[Opening AVAILABLE DATA section]

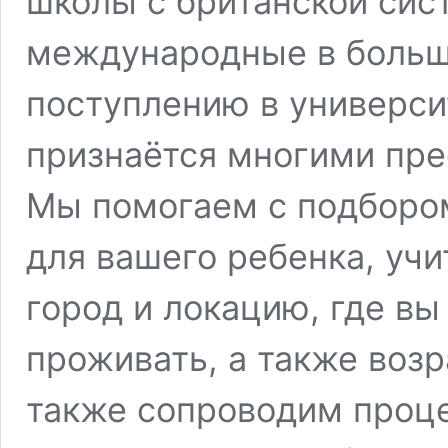
школы с британской сис
международные в больши
поступлению в универси
признаётся многими пр
Мы помогаем с подборо
для вашего ребенка, уч
город и локацию, где вы
проживать, а также возр
также сопроводим проце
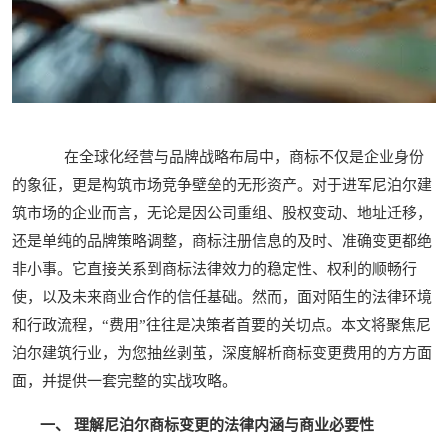
在全球化经营与品牌战略布局中，商标不仅是企业身份
的象征，更是构筑市场竞争壁垒的无形资产。对于进军尼泊尔建
筑市场的企业而言，无论是因公司重组、股权变动、地址迁移，
还是单纯的品牌策略调整，商标注册信息的及时、准确变更都绝
非小事。它直接关系到商标法律效力的稳定性、权利的顺畅行
使，以及未来商业合作的信任基础。然而，面对陌生的法律环境
和行政流程，“费用”往往是决策者首要的关切点。本文将聚焦尼
泊尔建筑行业，为您抽丝剥茧，深度解析商标变更费用的方方面
面，并提供一套完整的实战攻略。
一、 理解尼泊尔商标变更的法律内涵与商业必要性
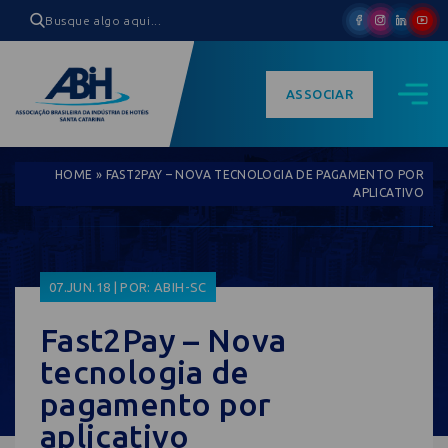
ASSOCIAR
HOME
»
FAST2PAY – NOVA TECNOLOGIA DE PAGAMENTO POR
APLICATIVO
07.JUN.18 | POR: ABIH-SC
Fast2Pay – Nova
tecnologia de
pagamento por
aplicativo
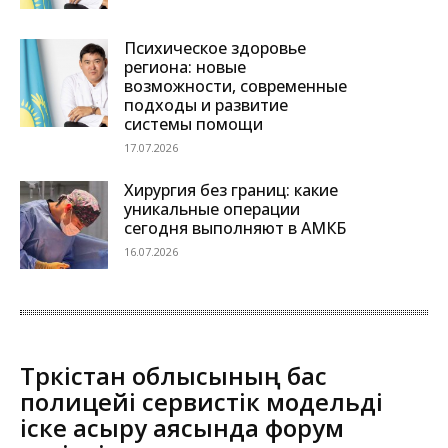
Психическое здоровье
региона: новые
возможности, современные
подходы и развитие
системы помощи
17.07.2026
Хирургия без границ: какие
уникальные операции
сегодня выполняют в АМКБ
16.07.2026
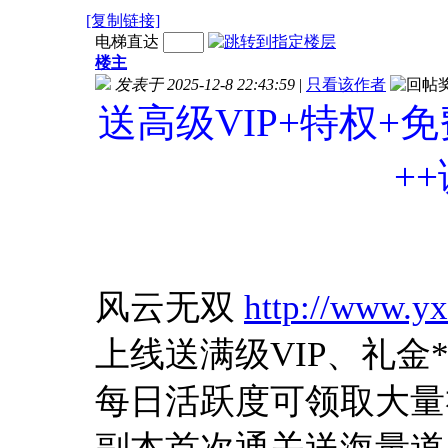
[复制链接]
电梯直达
楼主
发表于 2025-12-8 22:43:59
|
只看该作者
送高级VIP+特权+
+
风云无双
http://www.yx
上线送满级VIP、礼金*8
每日活跃度可领取大量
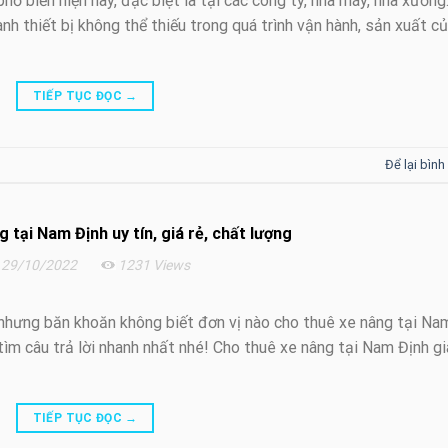
 biến hiện nay, đặc biệt là tại các công ty, nhà máy, nhà xưởng
ành thiết bị không thể thiếu trong quá trình vận hành, sản xuất c
TIẾP TỤC ĐỌC
→
Để lại bình
 tại Nam Định uy tín, giá rẻ, chất lượng
29/10/2022
1231 Views
nhưng băn khoăn không biết đơn vị nào cho thuê xe nâng tại Na
tìm câu trả lời nhanh nhất nhé! Cho thuê xe nâng tại Nam Định gi
TIẾP TỤC ĐỌC
→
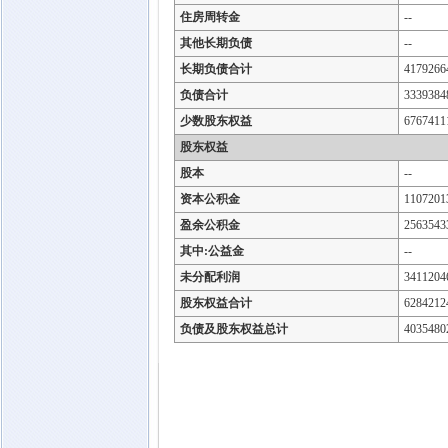
住房周转金
--
其他长期负债
--
长期负债合计
4179266
负债合计
3339384
少数股东权益
6767411
股东权益
股本
--
资本公积金
1107201
盈余公积金
2563543
其中:公益金
--
未分配利润
3411204
股东权益合计
6284212
负债及股东权益总计
4035480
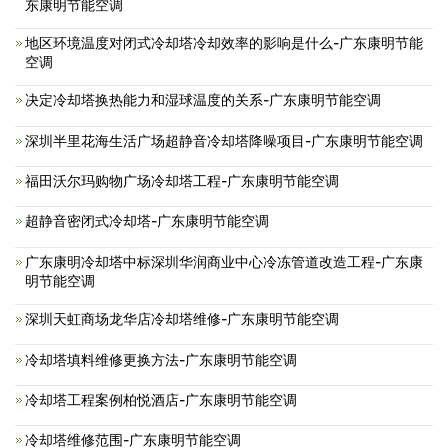
东康明节能空调
地区环境温度对闭式冷却塔冷却效率的影响是什么-广东康明节能
空调
决定冷却塔换热能力和湿球温度的关系-广东康明节能空调
深圳半里花海生活广场超静音冷却塔降噪项目-广东康明节能空调
福田沃尔玛购物广场冷却塔工程-广东康明节能空调
超静音密闭式冷却塔-广东康明节能空调
广东康明冷却塔中标深圳华润商业中心冷冻管道改造工程-广东康
明节能空调
深圳天虹商场龙华店冷却塔维修-广东康明节能空调
冷却塔填料维修更换方法-广东康明节能空调
冷却塔工程案例柏悦酒店-广东康明节能空调
冷却塔维修范围-广东康明节能空调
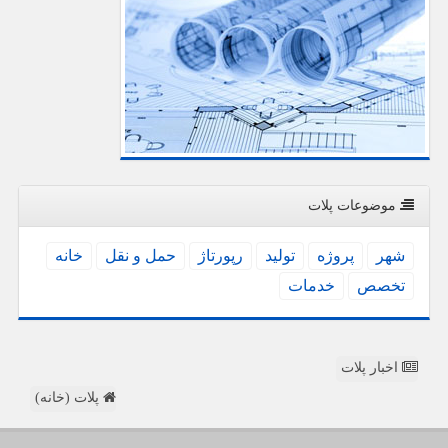
موضوعات پلات
شهر
پروژه
تولید
رپورتاژ
حمل و نقل
خانه
تخصص
خدمات
اخبار پلات
پلات (خانه)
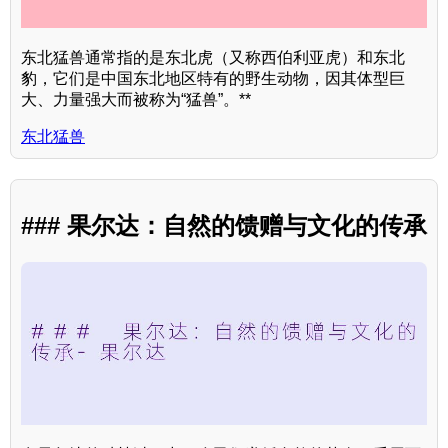
东北猛兽通常指的是东北虎（又称西伯利亚虎）和东北
豹，它们是中国东北地区特有的野生动物，因其体型巨
大、力量强大而被称为“猛兽”。**
东北猛兽
### 果尔达：自然的馈赠与文化的传承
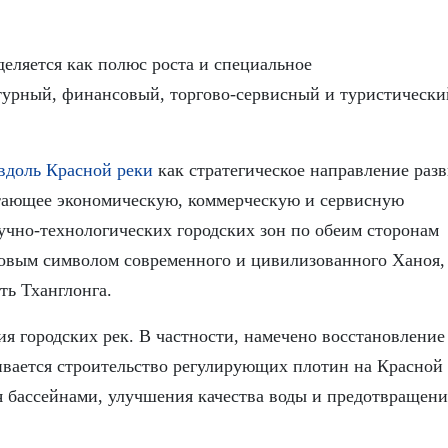
деляется как полюс роста и специальное
турный, финансовый, торгово-сервисный и туристически
вдоль Красной реки
как стратегическое направление раз
етающее экономическую, коммерческую и сервисную
аучно-технологических городских зон по обеим сторонам
 новым символом современного и цивилизованного Ханоя,
ть Тханглонга.
я городских рек. В частности, намечено восстановление
ривается строительство регулирующих плотин на Красной
я бассейнами, улучшения качества воды и предотвращени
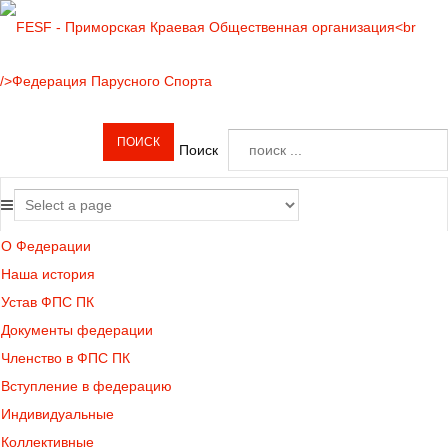
Поиск
О Федерации
Наша история
Устав ФПС ПК
Документы федерации
Членство в ФПС ПК
Вступление в федерацию
Индивидуальные
Коллективные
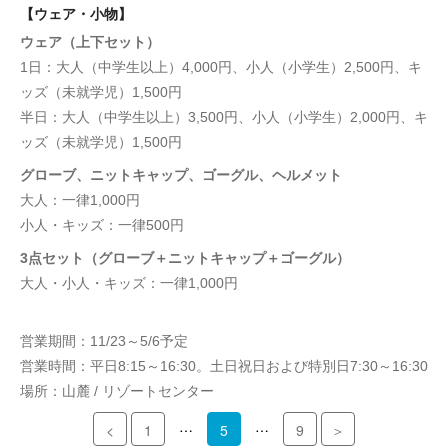
【ウェア・小物】
ウェア（上下セット）
1日：大人（中学生以上）4,000円、小人（小学生）2,500円、キ
ッズ（未就学児）1,500円
半日：大人（中学生以上）3,500円、小人（小学生）2,000円、キ
ッズ（未就学児）1,500円
グローブ、ニットキャップ、ゴーグル、ヘルメット
大人：一律1,000円
小人・キッズ：一律500円
3点セット（グローブ＋ニットキャップ＋ゴーグル）
大人・小人・キッズ：一律1,000円
営業期間：11/23～5/6予定
営業時間：平日8:15～16:30。土日祝日および特別日7:30～16:30
場所：山麓 / リゾートセンター
…
…
<
1
5
9
＞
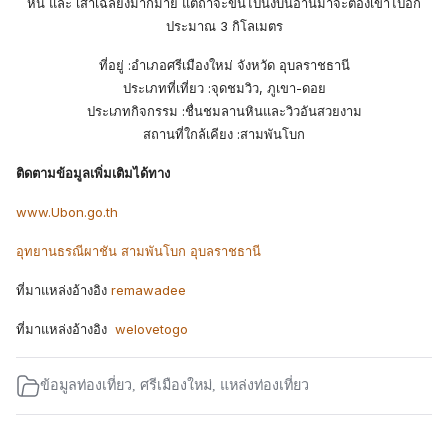
หิน และ เสาเฉลียงมากมาย แต่ถ้าจะขึ้นไปนั่งบนอานม้าจะต้องเข้าไปอีก
ประมาณ 3 กิโลเมตร
ที่อยู่ :อำเภอศรีเมืองใหม่ จังหวัด อุบลราชธานี
ประเภทที่เที่ยว :จุดชมวิว, ภูเขา-ดอย
ประเภทกิจกรรม :ชื่นชมลานหินและวิวอันสวยงาม
สถานที่ใกล้เคียง :สามพันโบก
ติดตามข้อมูลเพิ่มเติมได้ทาง
www.Ubon.go.th
อุทยานธรณีผาชัน สามพันโบก อุบลราชธานี
ที่มาแหล่งอ้างอิง
remawadee
ที่มาแหล่งอ้างอิง
welovetogo
ข้อมูลท่องเที่ยว
,
ศรีเมืองใหม่
,
แหล่งท่องเที่ยว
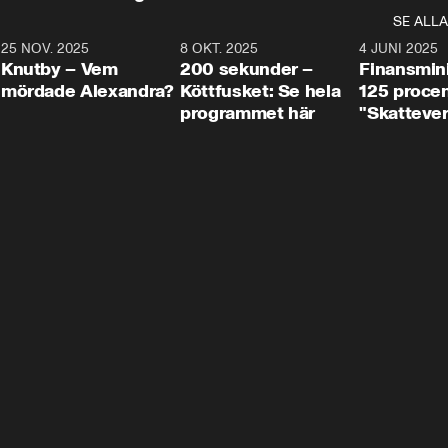
SE ALLA
3
25 NOV. 2025
31:05
8 OKT. 2025
4:29
4 JUNI 2025
Knutby – Vem
200 sekunder –
Finansmin
mördade Alexandra?
Köttfusket: Se hela
125 procent
programmet här
"Skattever
viktig uppg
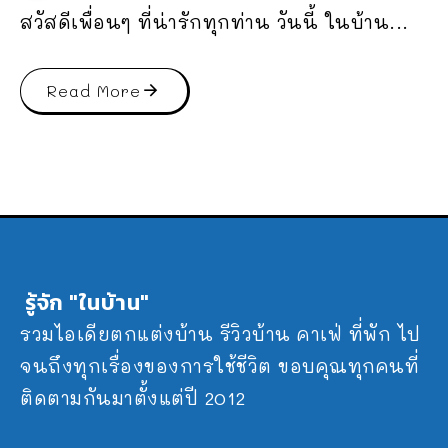
สวัสดีเพื่อนๆ ที่น่ารักทุกท่าน วันนี้ ในบ้าน...
Read More
รู้จัก "ในบ้าน"
รวมไอเดียตกแต่งบ้าน รีวิวบ้าน คาเฟ่ ที่พัก ไป
จนถึงทุกเรื่องของการใช้ชีวิต ขอบคุณทุกคนที่
ติดตามกันมาตั้งแต่ปี 2012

[Closing AVAILABLE DATA section]

## DIRECTIONS
Only a number is wanted here: the count of lines above that contain the word "Định".

## SOLUTION FOR THIS EXERCISE
2